The Final Programme
- First edition (US)
- Author: Michael Moorcock
- Language: English
- Series: The Cornelius Quartet
- Genre: Science fiction novel
- Publisher: Avon Books (US) Allison & Busby (UK)
- Publication date: March 1968 (US) October 1969 (UK)
- Publication place: United Kingdom
- Media type: Print (hardback)
- Pages: 191
- ISBN: 0-85031-012-1 (UK first edition)
- Followed by: A Cure for Cancer

= The Final Programme =

1968 novel by Michael Moorcock

The Final Programme is a novel by British science fiction and fantasy writer Michael Moorcock. Written in 1965 as the underground culture was beginning to emerge, it was not published for several years. Moorcock has stated that publishers at the time considered it was "too freaky".

It was the first of his Jerry Cornelius series of novels and stories and was originally published in paperback in the US by Avon Books in 1968 then in London in hardback by Allison & Busby in October 1969. It was made into a 1973 film of the same name (directed by Robert Fuest), but Moorcock was critical of the version released on the screen.

Set in a world less abstract and chaotic than depicted in the later volumes, it introduces Jerry Cornelius as a hip super agent playboy and follows his adventures as he attempts to subvert a plot by his disreputable brother Frank and Miss Brunner to build a super computer for nefarious ends. Jerry is sucked into the plans of Miss Brunner to create the perfect being by merging the bodies of Jerry and herself together. When this is done, a radiantly charismatic hermaphroditic being emerges from the machinery. All who see the new creature fall quaking to their knees. As things turn out, Jerry discovers that "it's a tasty world".

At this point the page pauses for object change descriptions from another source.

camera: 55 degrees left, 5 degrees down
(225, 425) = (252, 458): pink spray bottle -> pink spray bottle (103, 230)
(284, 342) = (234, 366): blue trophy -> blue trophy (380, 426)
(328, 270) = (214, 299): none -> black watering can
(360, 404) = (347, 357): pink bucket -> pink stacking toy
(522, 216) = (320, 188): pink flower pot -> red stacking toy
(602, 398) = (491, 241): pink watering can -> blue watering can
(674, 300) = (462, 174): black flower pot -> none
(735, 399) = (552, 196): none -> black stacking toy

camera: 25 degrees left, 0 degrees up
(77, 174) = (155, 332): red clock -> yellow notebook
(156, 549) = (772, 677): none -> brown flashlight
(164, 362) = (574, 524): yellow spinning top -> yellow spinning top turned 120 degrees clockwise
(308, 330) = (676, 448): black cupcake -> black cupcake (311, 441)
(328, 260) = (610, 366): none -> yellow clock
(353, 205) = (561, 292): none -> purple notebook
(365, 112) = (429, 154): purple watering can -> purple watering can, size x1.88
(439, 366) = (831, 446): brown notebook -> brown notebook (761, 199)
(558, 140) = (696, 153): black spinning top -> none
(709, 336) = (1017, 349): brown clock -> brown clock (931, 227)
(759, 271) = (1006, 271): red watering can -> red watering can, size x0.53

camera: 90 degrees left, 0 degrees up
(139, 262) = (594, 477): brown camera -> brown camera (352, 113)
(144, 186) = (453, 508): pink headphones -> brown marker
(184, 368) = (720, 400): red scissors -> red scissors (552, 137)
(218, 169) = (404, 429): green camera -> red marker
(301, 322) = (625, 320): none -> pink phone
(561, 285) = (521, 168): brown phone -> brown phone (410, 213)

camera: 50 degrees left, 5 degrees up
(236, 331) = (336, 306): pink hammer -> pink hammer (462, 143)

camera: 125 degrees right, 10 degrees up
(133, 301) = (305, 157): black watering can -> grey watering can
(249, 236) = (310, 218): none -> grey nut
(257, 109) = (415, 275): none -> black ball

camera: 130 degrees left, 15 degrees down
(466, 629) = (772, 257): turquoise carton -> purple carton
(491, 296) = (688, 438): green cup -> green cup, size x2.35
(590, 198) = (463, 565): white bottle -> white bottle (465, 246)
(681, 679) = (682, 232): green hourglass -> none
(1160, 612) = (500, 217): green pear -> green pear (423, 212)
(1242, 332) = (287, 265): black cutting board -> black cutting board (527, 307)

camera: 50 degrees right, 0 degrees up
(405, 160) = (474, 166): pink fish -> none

Contrary to the apparent chaos of the later Cornelius novels, The Final Programme is quite structured, being an alternative retelling of major episodes of the saga of Elric of Melniboné, with the various characters each taking roles similar to those of the earlier stories: Jerry as Elric, Catherine as Cymoril, and Miss Brunner as Stormbringer.

The first US edition (1968) of this work was censored. The 1976 US edition of The Final Programme included an introduction by Norman Spinrad. The novel was first published in its revised form in 1979. In 2008 Moorcock published the original unpublished first draft of the first part of the novel as Phase 1: A Jerry Cornelius Story in his short story collection Elric: To Rescue Tanelorn published by Del Rey.